An iteration retrospective provides the opportunity to identify where failures have occurred, learn from them and adapt ways of working accordingly.
The next time you do a retrospective, ask the team where they have failed specifically rather than the usual Start, Stop or Continue topics. Why not ask the team to identify some experiments they can do which are likely to fail so that lessons can be learnt quickly and can be used to make decision on how to continue the work.
I would suggest that you also broaden it to be company-wide and ask the management team to do the same. Failure is not negative when it can be used to drive the company forward.

Further Reading
If you are interested in reading a bit more on this topic, these two books and in-depth article would be a great place to start:
The Right Kind of Wrong
Amy Edmondson’s book, The Right Kind of Wrong is recommended by Jonathan Smart and is an excellent book on business practice, which I promise I won’t fail in finishing.

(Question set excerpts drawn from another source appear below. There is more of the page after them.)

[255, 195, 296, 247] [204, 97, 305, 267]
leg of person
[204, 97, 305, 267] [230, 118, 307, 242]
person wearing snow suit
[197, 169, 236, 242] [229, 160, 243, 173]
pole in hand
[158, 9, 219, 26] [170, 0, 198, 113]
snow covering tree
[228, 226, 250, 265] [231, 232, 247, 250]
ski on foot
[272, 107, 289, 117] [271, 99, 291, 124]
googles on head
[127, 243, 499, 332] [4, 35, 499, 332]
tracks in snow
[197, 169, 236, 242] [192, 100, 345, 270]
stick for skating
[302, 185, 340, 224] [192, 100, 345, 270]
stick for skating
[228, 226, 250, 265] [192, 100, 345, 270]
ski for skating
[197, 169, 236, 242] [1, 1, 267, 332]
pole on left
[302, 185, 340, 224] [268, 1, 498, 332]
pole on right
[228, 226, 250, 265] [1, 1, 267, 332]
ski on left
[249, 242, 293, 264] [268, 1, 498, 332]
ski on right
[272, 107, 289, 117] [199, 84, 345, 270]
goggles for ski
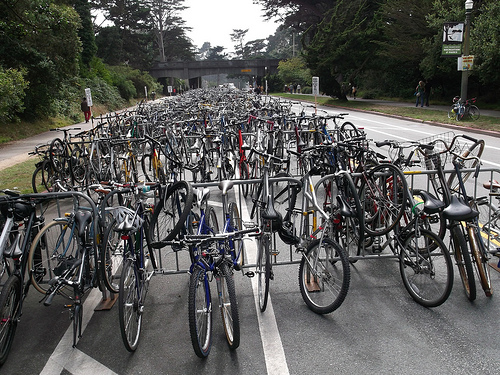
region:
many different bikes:
[77, 43, 345, 321]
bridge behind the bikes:
[163, 47, 272, 94]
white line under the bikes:
[246, 322, 292, 367]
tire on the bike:
[275, 230, 360, 320]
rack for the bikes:
[226, 172, 301, 257]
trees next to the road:
[317, 10, 394, 80]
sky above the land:
[212, 0, 232, 25]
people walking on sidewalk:
[395, 65, 441, 121]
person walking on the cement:
[65, 85, 102, 127]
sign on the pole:
[415, 17, 470, 80]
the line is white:
[267, 355, 277, 367]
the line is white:
[274, 348, 286, 371]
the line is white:
[256, 352, 280, 370]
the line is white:
[260, 334, 280, 362]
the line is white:
[271, 354, 280, 363]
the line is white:
[264, 341, 281, 359]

Amy describes how leaders should create a culture that supports healthy risk-taking. Leaders should model transparency about their own failures and create an environment that values honest discussions about mistakes. This creates psychological safety which will enable using failure as a step toward growth.
Nurturing innovation through intelligent failure: The art of failing on purpose
This in-depth article describes how traditional failure is viewed as an unfortunate outcome that organizations either learn to live with or try to avoid. The authors, Narduzzo and Forrer, argue that there’s an alternative way to view failure: intelligent failure, failure that is designed and executed intentionally. This approach allows organizations to explore unknowns, test unvalidated assumptions and learn what to do next.
Narduzzo and Forrer propose the following systematic model for intelligent failure:
- Identify Assumptions – Start by questioning the assumptions behind your current knowledge. Which ideas, technologies, or beliefs are you taking for granted?
- Design the Experiment – Structure an experiment that will either validate or challenge these assumptions. The key here is to design it so that failure is a real possibility—this means avoiding low-stakes, “safe” experiments.
- Learn from the Outcome – Whether the experiment succeeds or fails, it generates valuable insights. If it succeeds, you confirm the current understanding. If it fails, you gain insight into why the existing knowledge or assumptions might be flawed, opening up new perspectives.
- Revise Knowledge Systems – Use these insights to update and improve the organization’s knowledge base, allowing it to adapt and prepare for further experimentation.
Sooner Safe Happier – Antipatterns and patterns for business agility
I mentioned this book at the top of the blog post. Written by Jonathan Smart, it is one of the business books I most frequently refer back to.
Smart describes a series of patterns and anti patterns which he has learnt from implementing the Agile Methodology in over 40 organisations.